■ RECORDS SUPPLIED ■
== Segment start ==
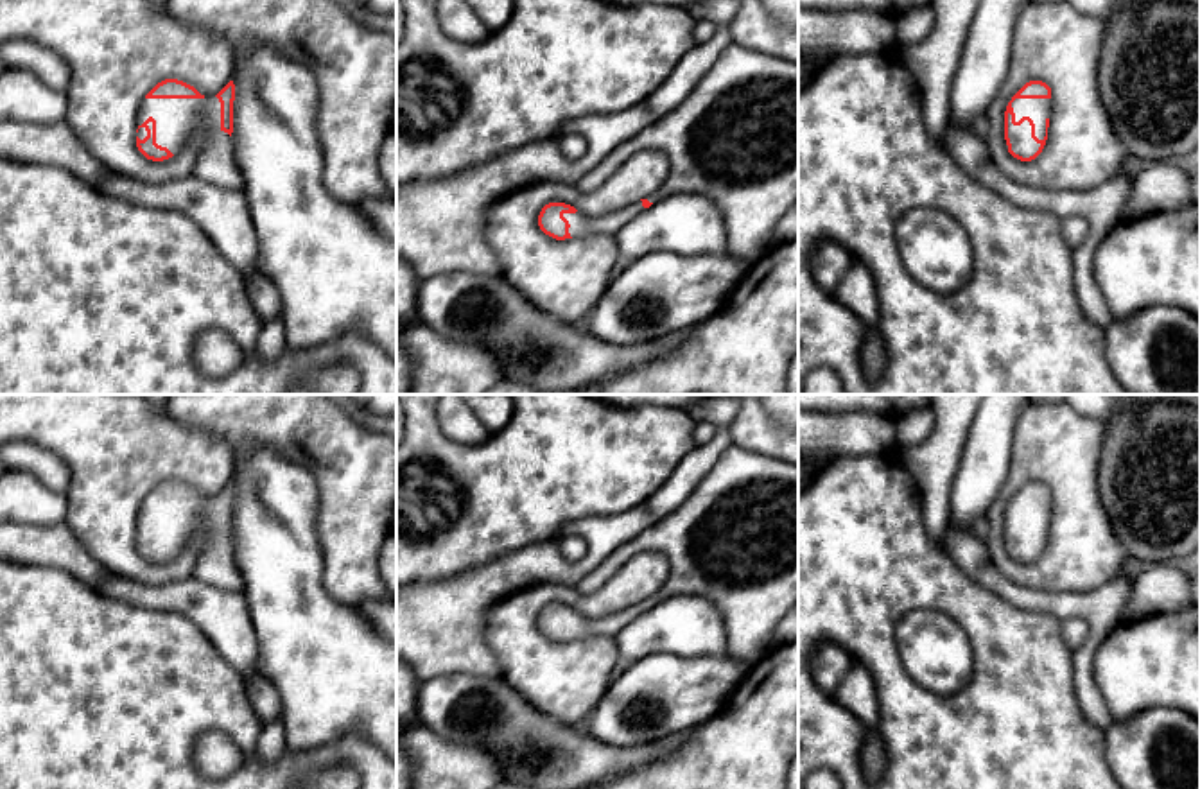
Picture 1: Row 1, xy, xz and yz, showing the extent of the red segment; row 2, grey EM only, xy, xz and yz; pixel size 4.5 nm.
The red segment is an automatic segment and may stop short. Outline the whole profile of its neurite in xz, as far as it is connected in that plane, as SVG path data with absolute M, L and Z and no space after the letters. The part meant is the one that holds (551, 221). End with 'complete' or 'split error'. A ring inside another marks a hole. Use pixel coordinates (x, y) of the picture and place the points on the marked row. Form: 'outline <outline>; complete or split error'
outline M735 43L728 45L678 108L613 149L576 186L583 194L597 192L642 151L660 151L669 161L669 174L657 192L601 217L587 217L565 203L549 203L538 215L540 230L556 240L592 233L615 237L628 221L660 199L696 192L721 210L726 253L757 262L777 246L777 224L798 204L798 65Z; split error

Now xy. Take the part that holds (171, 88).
outline M178 79L158 82L138 109L138 151L147 160L163 161L196 140L199 158L194 176L221 188L240 190L244 179L231 140L233 100L233 81L215 97L204 97Z; split error

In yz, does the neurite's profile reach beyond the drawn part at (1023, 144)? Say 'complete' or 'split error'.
split error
== Segment end ==
■ PROBLEM DETAILS ■
Everything but the pictures is needed: copy the data above exactly.

■ EXPECTED ANSWER ■
Picture 1: Row 1, xy, xz and yz, showing the extent of the red segment; row 2, grey EM only, xy, xz and yz; pixel size 4.5 nm.
The red segment is an automatic segment and may stop short. Outline the whole profile of its neurite in xz, as far as it is connected in that plane, as SVG path data with absolute M, L and Z and no space after the letters. The part meant is the one that holds (551, 221). End with 'complete' or 'split error'. A ring inside another marks a hole. Use pixel coordinates (x, y) of the picture and place the points on the marked row. Form: 'outline <outline>; complete or split error'
outline M735 43L728 45L678 108L613 149L576 186L583 194L597 192L642 151L660 151L669 161L669 174L657 192L601 217L587 217L565 203L549 203L538 215L540 230L556 240L592 233L615 237L628 221L660 199L696 192L721 210L726 253L757 262L777 246L777 224L798 204L798 65Z; split error

Now xy. Take the part that holds (171, 88).
outline M178 79L158 82L138 109L138 151L147 160L163 161L196 140L199 158L194 176L221 188L240 190L244 179L231 140L233 100L233 81L215 97L204 97Z; split error

In yz, does the neurite's profile reach beyond the drawn part at (1023, 144)? Say 'complete' or 'split error'.
split error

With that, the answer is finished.